Bacteria change shape to adapt to antibiotics: Study

Prashasti Awasthi Updated - February 01, 2021 at 02:58 PM.

Certain kinds of bacteria change their shape in order to adapt to long-term exposure to antibiotics, according to the study published in the journal Nature Physics.

The study stated that the bacteria tend to change their characteristics as a fundamental biological process to better fit their environment.

This new research led by Carnegie Mellon University’s Assistant Professor of Physics Shiladitya Banerjee, suggests that antibiotics have long helped people prevent and cure bacterial infections. However, many species of bacteria have increasingly been able to adapt to resist antibiotic treatments.

Banerjee’s research at Carnegie Mellon and in his previous position at the University College London (UCL) has carried out the study to understand the mechanics and physics behind various cellular processes. The common theme of his work has been that the shape of a cell can have major effects on its reproduction and survival.
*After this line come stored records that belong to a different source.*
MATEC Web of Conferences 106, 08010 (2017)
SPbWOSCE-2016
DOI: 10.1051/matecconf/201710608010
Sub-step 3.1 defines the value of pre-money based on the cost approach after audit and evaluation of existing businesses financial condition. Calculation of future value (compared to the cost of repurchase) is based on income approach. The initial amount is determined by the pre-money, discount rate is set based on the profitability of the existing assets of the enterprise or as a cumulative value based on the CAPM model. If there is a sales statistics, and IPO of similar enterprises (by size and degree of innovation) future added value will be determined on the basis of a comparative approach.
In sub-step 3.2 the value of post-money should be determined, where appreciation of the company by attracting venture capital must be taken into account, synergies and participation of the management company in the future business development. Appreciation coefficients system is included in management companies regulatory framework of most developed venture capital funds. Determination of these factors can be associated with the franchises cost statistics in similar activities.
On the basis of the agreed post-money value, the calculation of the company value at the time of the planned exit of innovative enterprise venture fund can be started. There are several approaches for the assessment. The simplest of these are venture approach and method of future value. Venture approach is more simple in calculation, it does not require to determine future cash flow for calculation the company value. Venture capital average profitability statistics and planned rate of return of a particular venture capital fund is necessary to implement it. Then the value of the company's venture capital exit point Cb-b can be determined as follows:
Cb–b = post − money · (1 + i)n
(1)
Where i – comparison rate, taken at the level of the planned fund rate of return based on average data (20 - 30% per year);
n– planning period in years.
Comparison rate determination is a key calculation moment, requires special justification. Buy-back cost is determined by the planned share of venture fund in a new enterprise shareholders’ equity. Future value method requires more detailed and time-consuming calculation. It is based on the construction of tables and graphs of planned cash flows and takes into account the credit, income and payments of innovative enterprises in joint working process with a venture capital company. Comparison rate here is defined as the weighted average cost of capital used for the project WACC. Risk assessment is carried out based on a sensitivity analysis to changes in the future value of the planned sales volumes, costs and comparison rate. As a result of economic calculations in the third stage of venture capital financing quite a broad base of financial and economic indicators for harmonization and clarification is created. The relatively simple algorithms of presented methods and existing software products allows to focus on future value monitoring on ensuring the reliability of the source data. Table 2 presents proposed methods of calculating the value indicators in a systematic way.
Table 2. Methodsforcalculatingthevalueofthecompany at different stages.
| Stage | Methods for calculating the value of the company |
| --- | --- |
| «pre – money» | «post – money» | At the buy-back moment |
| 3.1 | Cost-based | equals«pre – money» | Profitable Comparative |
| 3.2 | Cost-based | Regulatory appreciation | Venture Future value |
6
Banerjee, in collaboration with researchers at the University of Chicago, decided to carry out an extensive study on how exposure to antibiotics affects the growth and morphologies of the bacterium Caulobacter crescentus, a commonly used model organism.

“Using single-cell experiments and theoretical modeling, we demonstrate that cell shape changes act as a feedback strategy to make bacteria more adaptive to surviving antibiotics,” Banerjee said in the study.
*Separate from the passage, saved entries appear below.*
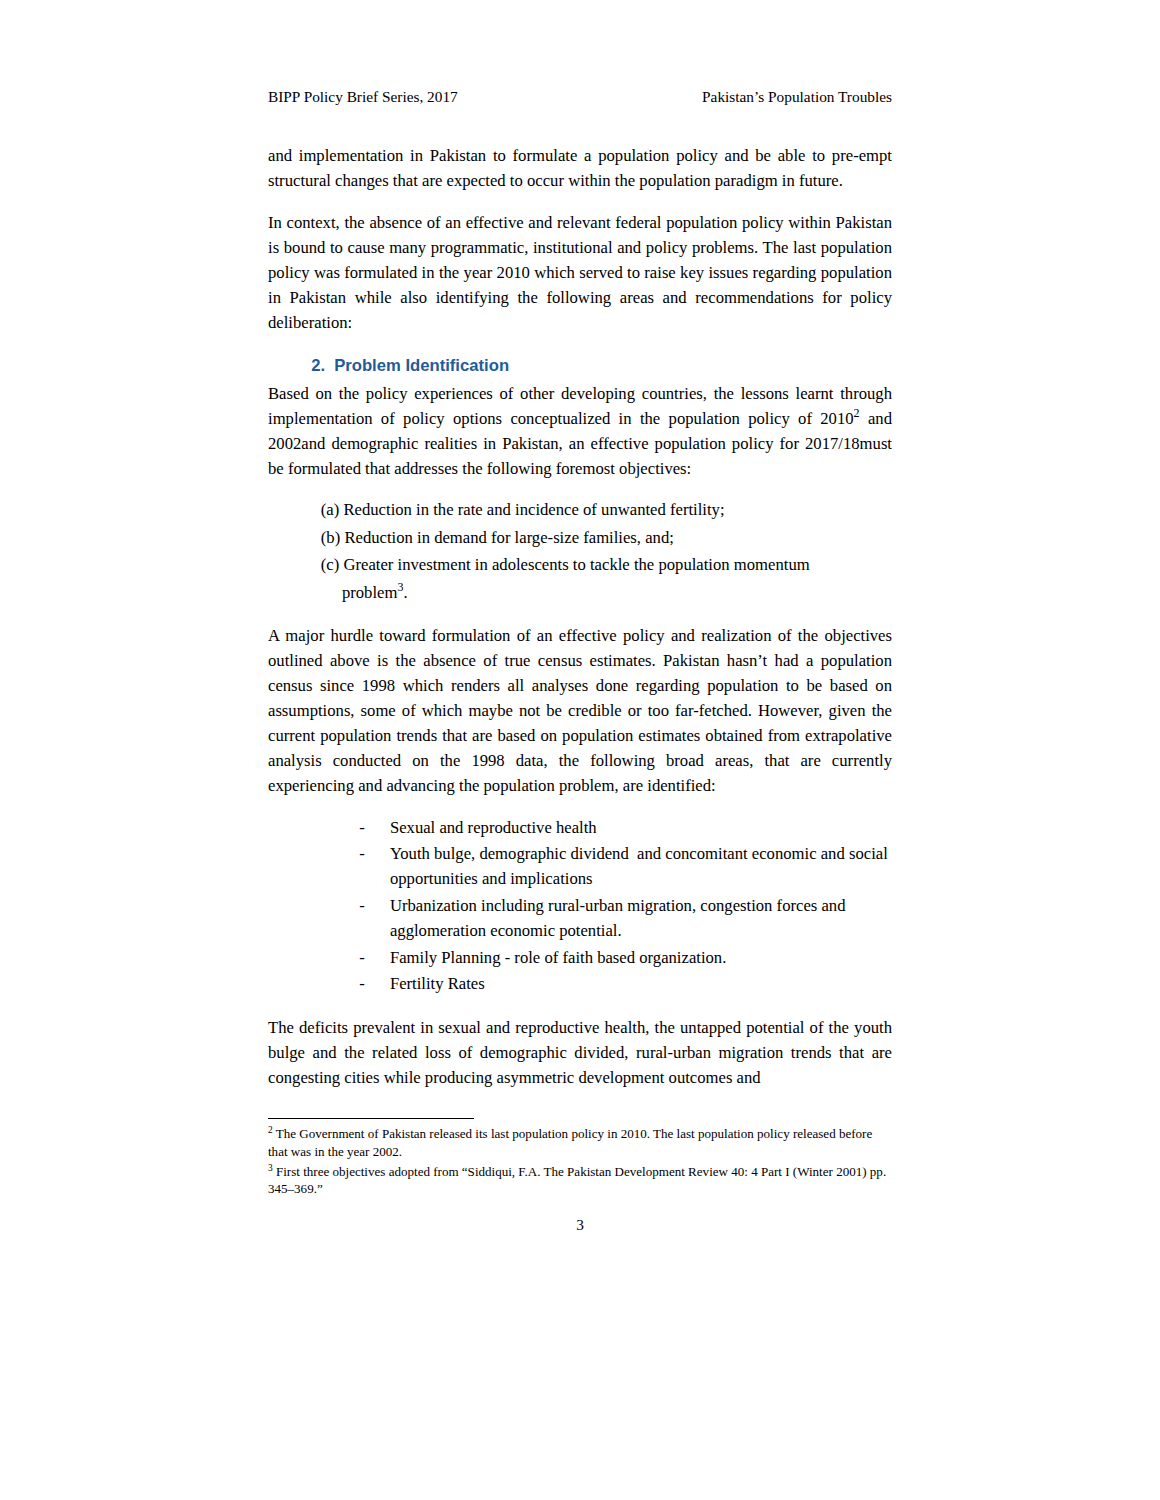BIPP Policy Brief Series, 2017
Pakistan’s Population Troubles
and implementation in Pakistan to formulate a population policy and be able to pre-empt structural changes that are expected to occur within the population paradigm in future.
In context, the absence of an effective and relevant federal population policy within Pakistan is bound to cause many programmatic, institutional and policy problems. The last population policy was formulated in the year 2010 which served to raise key issues regarding population in Pakistan while also identifying the following areas and recommendations for policy deliberation:
2. Problem Identification
Based on the policy experiences of other developing countries, the lessons learnt through implementation of policy options conceptualized in the population policy of 20102 and 2002and demographic realities in Pakistan, an effective population policy for 2017/18must be formulated that addresses the following foremost objectives:
(a) Reduction in the rate and incidence of unwanted fertility;
(b) Reduction in demand for large-size families, and;
(c) Greater investment in adolescents to tackle the population momentum
problem3.
A major hurdle toward formulation of an effective policy and realization of the objectives outlined above is the absence of true census estimates. Pakistan hasn’t had a population census since 1998 which renders all analyses done regarding population to be based on assumptions, some of which maybe not be credible or too far-fetched. However, given the current population trends that are based on population estimates obtained from extrapolative analysis conducted on the 1998 data, the following broad areas, that are currently experiencing and advancing the population problem, are identified:
Sexual and reproductive health
Youth bulge, demographic dividend and concomitant economic and social opportunities and implications
Urbanization including rural-urban migration, congestion forces and agglomeration economic potential.
Family Planning - role of faith based organization.
Fertility Rates
The deficits prevalent in sexual and reproductive health, the untapped potential of the youth bulge and the related loss of demographic divided, rural-urban migration trends that are congesting cities while producing asymmetric development outcomes and
2 The Government of Pakistan released its last population policy in 2010. The last population policy released before that was in the year 2002.
3 First three objectives adopted from “Siddiqui, F.A. The Pakistan Development Review 40: 4 Part I (Winter 2001) pp. 345–369.”
3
The researchers found that the bacteria dramatically changed their shape by becoming wider and more curved, especially when exposed to less than lethal doses of the antibiotic chloramphenicol. “These shape changes enable bacteria to overcome the stress of antibiotics and resume fast growth,” Banerjee said.

The researchers concluded that these physical changes allow the bacteria to attain a higher curvature and lower surface-to-volume ratio, which would allow fewer antibiotic particles to pass through their cellular surfaces as they grow.

“This insight is of great consequence to human health and will likely stimulate numerous further molecular studies into the role of cell shape on bacterial growth and antibiotic resistance,” Banerjee said.